The woman who invited the governor of Texas to her mother’s funeral says she would be alive if the state had ordered masks earlier


“My mother could still be alive if there had been a mask mandate long before and if Texas had remained closed,” Fiana Tulip told CNN’s Don Lemon on Wednesday.

Isabelle Papadimitriou was a respiratory therapist in Dallas, Texas when the pandemic reached the state and then her hospital, Tulip said of her mother. The only places Papadimitriou went during that time were work and home, her daughter said.

“My mother was a front-line worker and she didn’t have the Netflix option and relax … I had to go to work,” said Tulip. “Whether these front-line workers want to be heroes or not, they have no choice.”

Papadimitriou started feeling sick on a Saturday and died a week later on July 4, Tulip said. Abbott issued a statewide mask mandate on July 2.

But Tulip has channeled his pain into action, encouraging people to take the virus seriously, he said. Although she was sad, shocked, and upset the first few days, she quickly began to think about the ways she believes the state has fallen short of preventing the coronavirus.

“I looked at the way Texas leaders handled the virus and found it reckless and sloppy,” Tulip said. “I couldn’t understand why they opened so early, and as the cases continued to increase, they continued to open.”

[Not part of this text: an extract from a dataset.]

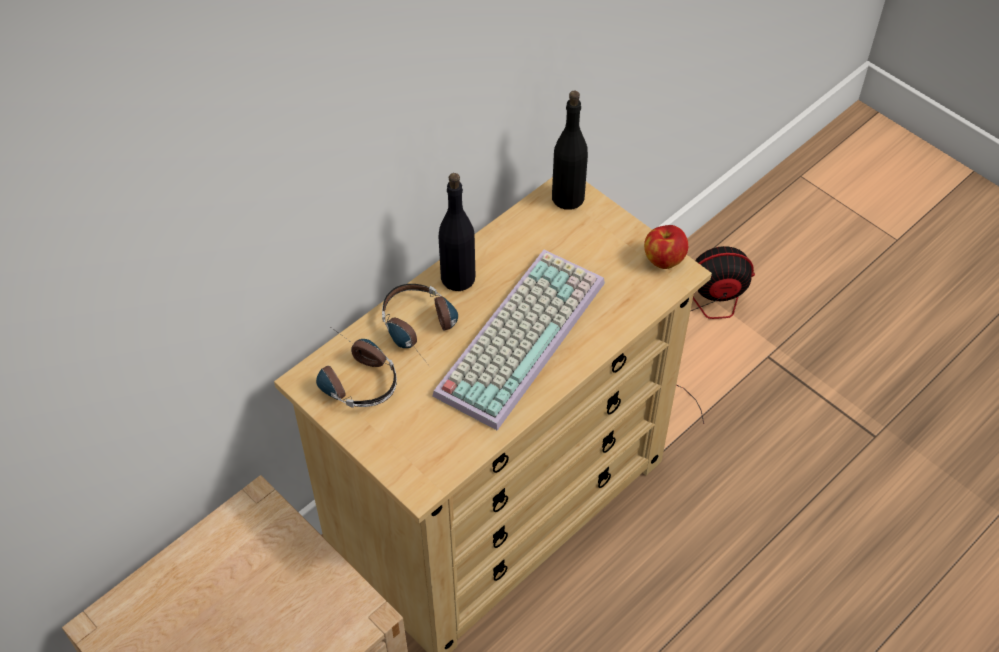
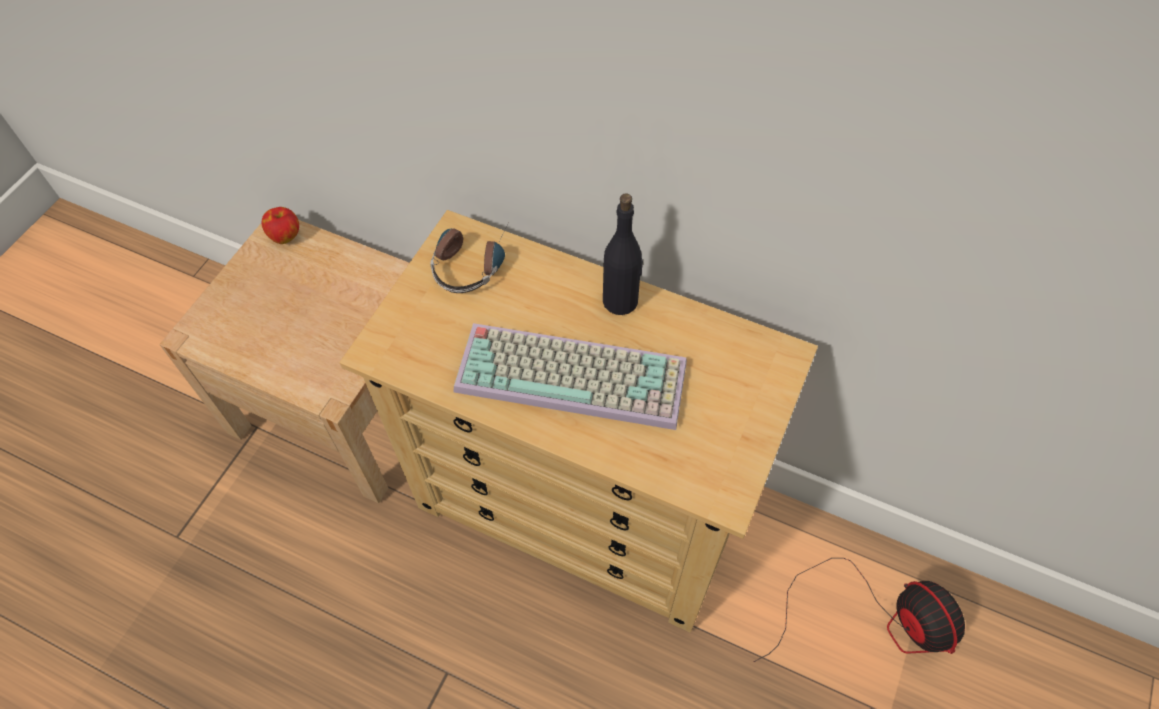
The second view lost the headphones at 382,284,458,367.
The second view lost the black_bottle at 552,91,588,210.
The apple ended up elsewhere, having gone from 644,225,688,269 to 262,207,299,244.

In an open letter accompanying his mother’s obituary published in the Austin American-Statesman, Tulip specifically targeted Abbott, writing that his “inaction and active denial” of the devastation of the virus means that the lost are “just numbers to you” .

He also invited Abbott to his mother’s funeral “to witness first-hand the tragedy of my brother and I in mourning for our amazing mother who gave her life to save others.”

Abbott has not publicly responded to the letter and did not respond to CNN’s request for comment.

Tulip told Lemon that he had not heard from his office.

CNN’s Allison Gordon contributed to this report.